## Your goal
Can you copy the items from the line containing "GRAHAM FOSTER" through the line containing "The Last Words of", reproducing each line unchanged?

## Supplied entries
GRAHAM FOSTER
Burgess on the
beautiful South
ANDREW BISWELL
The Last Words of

--

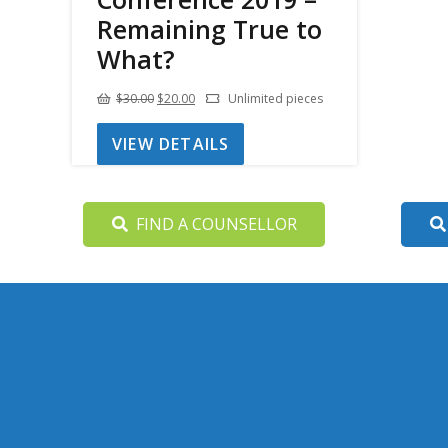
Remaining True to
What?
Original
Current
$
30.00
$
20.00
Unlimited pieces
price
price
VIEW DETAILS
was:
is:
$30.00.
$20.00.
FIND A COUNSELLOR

## Result of the exercise
GRAHAM FOSTER
Burgess on the
beautiful South
ANDREW BISWELL
The Last Words of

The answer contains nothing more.